その種の賞を得る、<格調>高い(?)ヒューマン・ドラマ、歴史劇、恋愛ドラマとて役者の演じる絵空事。
この映画は地球の崩壊を、それはそれは丹念に描いて見せた絵空事。
見る側がどれだけ、それぞれの描く絵空事に没入出来るかで、作品の価値というのは
人に拠って違ってくると、私は思っているんですが、正直この映画には2時間強、
無我夢中でスクリーン上の物語に見入りました。
崩壊し海中に次々と没してゆくサンタモニカ等のL.Aの海岸線、大噴火するイエローストーンの火山、
降り注ぐ火山岩を'い潜る小型旅客機、頭上2000メーターから大型船舶が降ってくる津波に襲われた
ワシントンDCの地獄絵図、それを為すすべもなく見上げる合衆国大統領(役の役者)、一面焼け野原と化したハワイ。

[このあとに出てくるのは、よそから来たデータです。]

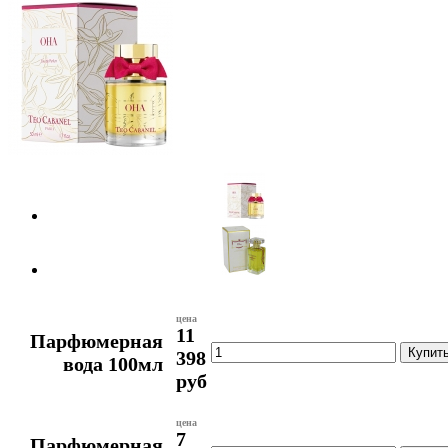
цена
11
Парфюмерная
398
вода 100мл
руб
цена
7
Парфюмерная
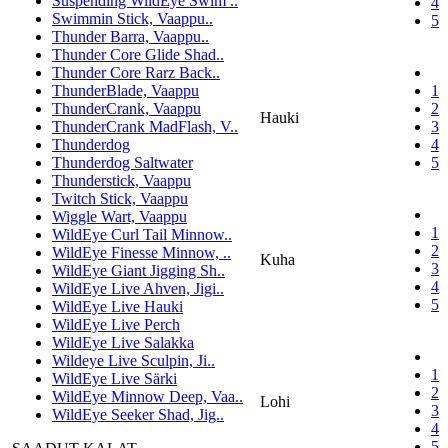
Suspending WildEye Swim ..
4
Swimmin Stick, Vaappu..
5
Thunder Barra, Vaappu..
Thunder Core Glide Shad..
Thunder Core Rarz Back..
ThunderBlade, Vaappu
1
ThunderCrank, Vaappu
2
Hauki
ThunderCrank MadFlash, V..
3
Thunderdog
4
Thunderdog Saltwater
5
Thunderstick, Vaappu
Twitch Stick, Vaappu
Wiggle Wart, Vaappu
1
WildEye Curl Tail Minnow..
2
WildEye Finesse Minnow, ..
Kuha
3
WildEye Giant Jigging Sh..
4
WildEye Live Ahven, Jigi..
5
WildEye Live Hauki
WildEye Live Perch
WildEye Live Salakka
Wildeye Live Sculpin, Ji..
1
WildEye Live Särki
2
WildEye Minnow Deep, Vaa..
Lohi
3
WildEye Seeker Shad, Jig..
4
5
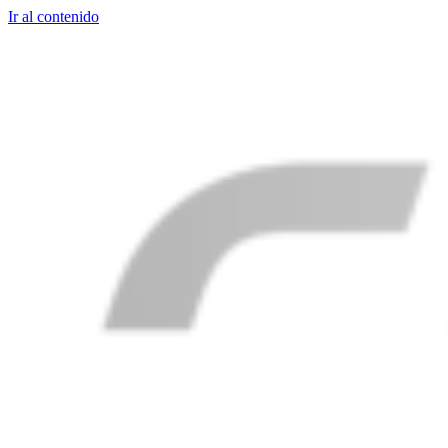
Ir al contenido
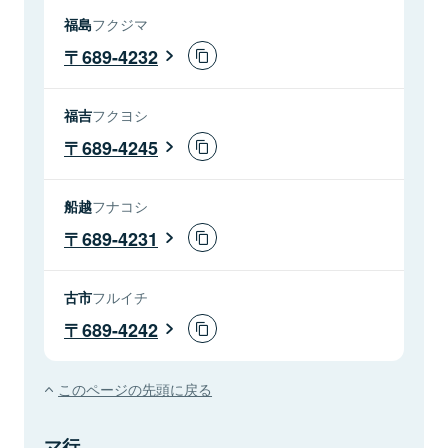
福島
フクジマ
689-4232
福吉
フクヨシ
689-4245
船越
フナコシ
689-4231
古市
フルイチ
689-4242
このページの先頭に戻る
マ行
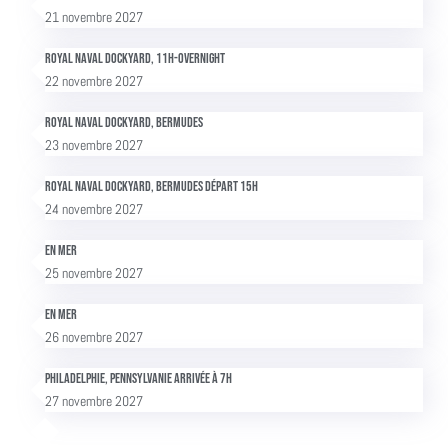
21 novembre 2027
Royal Naval Dockyard, 11h-overnight
22 novembre 2027
Royal Naval Dockyard, Bermudes
23 novembre 2027
Royal Naval Dockyard, Bermudes départ 15h
24 novembre 2027
En mer
25 novembre 2027
En mer
26 novembre 2027
Philadelphie, Pennsylvanie Arrivée à 7h
27 novembre 2027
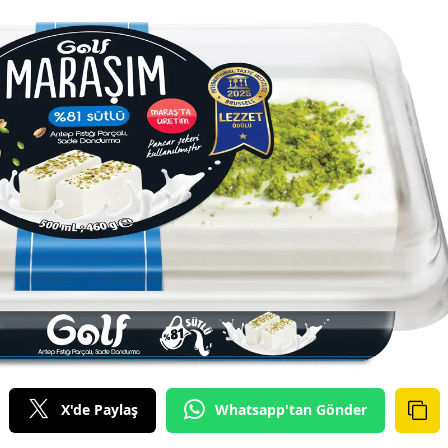
X'de Paylaş
Whatsapp'tan Gönder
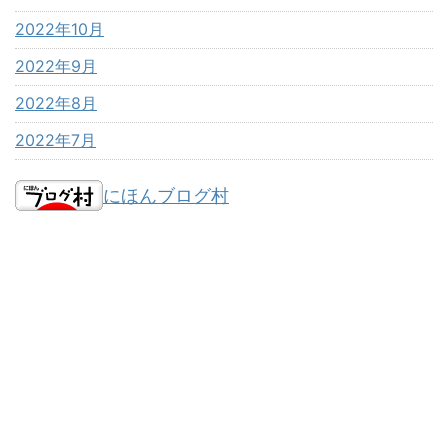
2022年10月
2022年9月
2022年8月
2022年7月
にほんブログ村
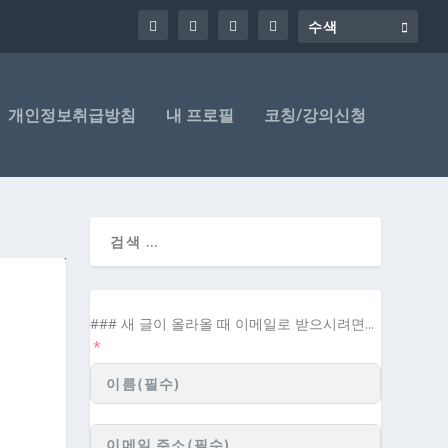
개인정보취급방침
내 프로필
코칭/강의신청
### 새 글이 올라올 때 이메일로 받으시려면...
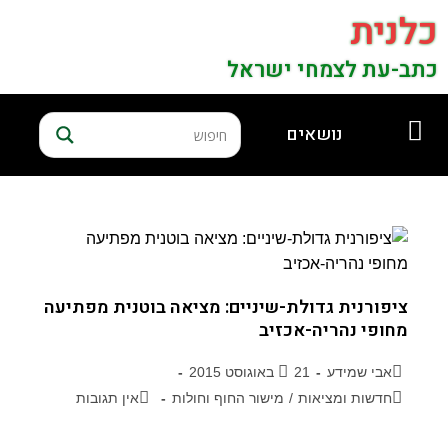
כלנית
כתב-עת לצמחי ישראל
נושאים
ציפורנית גדולת-שיניים: מציאה בוטנית מפתיעה
מחופי נהריה-אכזיב
אבי שמידע
21 באוגוסט 2015
חדשות ומציאות
/
מישור החוף וחולות
אין תגובות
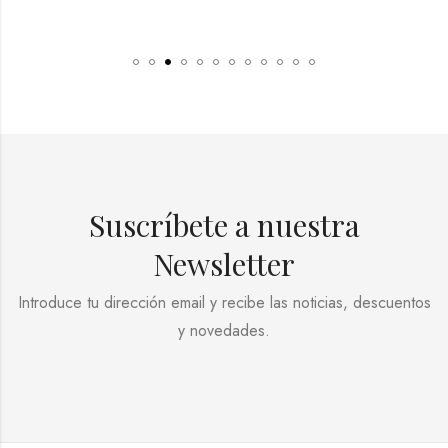
Suscríbete a nuestra
Newsletter
Introduce tu dirección email y recibe las noticias, descuentos
y novedades.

生き残りのチケットを奪い合う民衆(でも最後は勿論、人間愛に目覚める)、自分の命を賭して
頑張るパイロット(役の役者。これが良かった。)
イメージ出来る限り最悪最凶の災厄状況の中、2000年分の(?)、ありとあらゆる、ありえない幸運に恵まれ
間一髪の所で危機を切り抜け、(ひとりも欠けることなく)ジョン・キューザック一家が駆け抜けてゆく。

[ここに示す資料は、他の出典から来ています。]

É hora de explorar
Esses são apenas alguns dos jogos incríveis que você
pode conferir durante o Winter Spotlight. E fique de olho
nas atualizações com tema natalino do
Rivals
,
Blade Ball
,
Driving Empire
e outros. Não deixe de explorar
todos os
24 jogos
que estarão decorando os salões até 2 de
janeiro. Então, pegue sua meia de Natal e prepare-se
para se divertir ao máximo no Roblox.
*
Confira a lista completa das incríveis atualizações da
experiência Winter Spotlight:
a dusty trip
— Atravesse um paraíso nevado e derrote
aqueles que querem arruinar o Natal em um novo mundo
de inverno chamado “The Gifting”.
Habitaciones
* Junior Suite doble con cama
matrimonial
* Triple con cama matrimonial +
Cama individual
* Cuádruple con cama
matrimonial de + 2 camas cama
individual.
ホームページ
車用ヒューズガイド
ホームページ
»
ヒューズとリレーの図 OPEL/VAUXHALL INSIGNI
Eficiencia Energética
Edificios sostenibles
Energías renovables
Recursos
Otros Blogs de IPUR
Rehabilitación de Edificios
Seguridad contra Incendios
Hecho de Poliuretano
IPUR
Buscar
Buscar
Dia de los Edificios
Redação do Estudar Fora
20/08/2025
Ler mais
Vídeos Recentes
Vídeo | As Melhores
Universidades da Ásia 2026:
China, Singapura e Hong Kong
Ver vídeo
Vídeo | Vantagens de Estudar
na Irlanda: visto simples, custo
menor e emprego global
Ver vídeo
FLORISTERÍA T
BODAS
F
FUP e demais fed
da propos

ご都合もへったくれもない、そういうストーリーの映画というか、かれら一家はこの崩壊劇のナビゲーター役
にすぎないのだから。観客は彼らと共に災厄を描くCGを堪能してゆく。
何年か後に、<2009年のオスカー作品は?>と問われても多分すぐには思い出せないが、この驚く映像の
御蔭でこの映画のことは、間髪入れずに思い出せると思う。
余談ですが、この映画、80歳近い老人と見たんですが、2時間強、飲み物に手も付けず、身じろぎもせず
口を開けて(?)見ていました。それぐらい(その程度?)の映画でした。
しかし家庭で、DVDで観たときに、どれくらいこの映画の映像の魅力が伝わるんだろうか?

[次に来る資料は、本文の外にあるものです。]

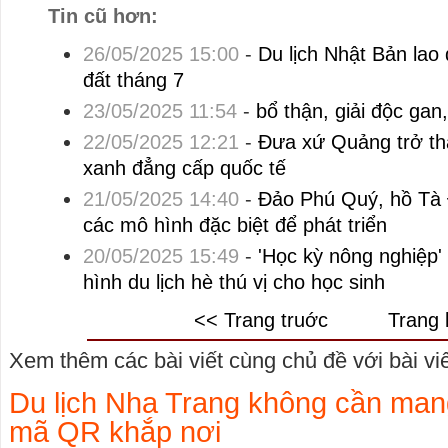
Tin cũ hơn:
26/05/2025 15:00
-
Du lịch Nhật Bản lao đa
đất tháng 7
23/05/2025 11:54
-
bổ thận, giải độc ga
22/05/2025 12:21
-
Đưa xứ Quảng trở th
xanh đẳng cấp quốc tế
21/05/2025 14:40
-
Đảo Phú Quý, hồ Tà
các mô hình đặc biệt để phát triển
20/05/2025 15:49
-
'Học kỳ nông nghiệp
hình du lịch hè thú vị cho học sinh
<< Trang truớc
Trang 
Xem thêm các bài viết cùng chủ đề với bài viết
Du lịch Nha Trang không cần mang
mã QR khắp nơi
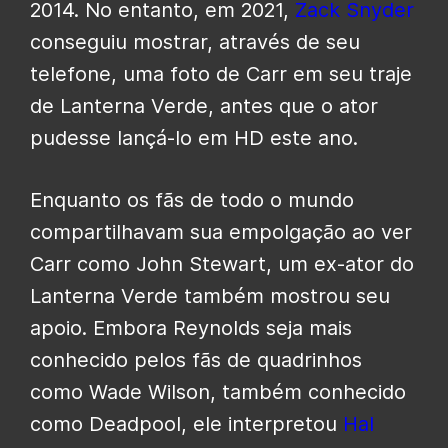
2014. No entanto, em 2021,
Zack Snyder
conseguiu mostrar, através de seu
telefone, uma foto de Carr em seu traje
de Lanterna Verde, antes que o ator
pudesse lançá-lo em HD este ano.
Enquanto os fãs de todo o mundo
compartilhavam sua empolgação ao ver
Carr como John Stewart, um ex-ator do
Lanterna Verde também mostrou seu
apoio. Embora Reynolds seja mais
conhecido pelos fãs de quadrinhos
como Wade Wilson, também conhecido
como Deadpool, ele interpretou
Hal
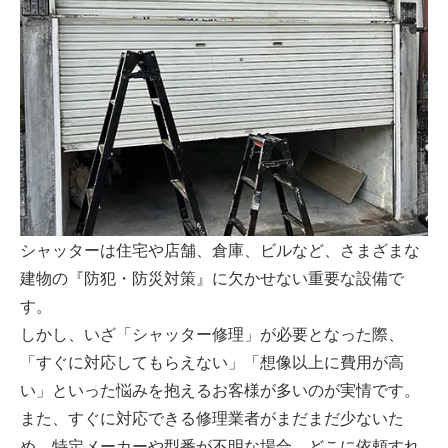
シャッターは住宅や店舗、倉庫、ビルなど、さまざまな
建物の『防犯・防災対策』に欠かせない重要な設備で
す。
しかし、いざ「シャッター修理」が必要となった際、
「すぐに対応してもらえない」「想像以上に費用が高
い」といった悩みを抱えるお客様が多いのが実情です。
また、すぐに対応できる修理業者がまだまだ少ないた
め、特定メーカーや型番が不明な場合、どこに依頼すれ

TV画面になると、やはり皆さん冷静に<ありとあらゆる、ありえなさ>に目が行ってしいボコボコに
言われるんではと、危惧する次第。(この種の絵空事はスクリーンとTV画面を通してでは温度差
やむなしか...)
さらに余談(うる覚えの)ですが、何年も前に中南米に住んで色々マヤの遺跡を回ったんですが
ホント、彼らは天体観測と地球の震災観測をひたすら極めようとしていたような皆さんで、
(太陽系の動きは正確に把握出来たのに、車輪を作れなかった、と言われています。)
メキシコシティーのティオティワカンの太陽のピラミッド(世界で二番目の大きさ)に至る導入路に溝を掘って、水をはって
その振動そ観測しては、地震の観測を2000年前にやっていたそうです。大震災を太陽黒点を根拠にしている点とか鑑みると
ノストラダムスよりは信憑性ありそうで....(恐竜の絶滅もメキシコカンクーンに墜ちた巨大隕石の舞い上げた塵が原因
というのが最近の説のようで、これもメキシコがらみ...)
ラストにも賛否両論でしょうが、これは何年か前にニュースになった、ヒマラヤかエベレストで、ノアの箱舟の断片へんらしきものが
発見されたというのが、ヒントになっているのではないかと、勝手にしています。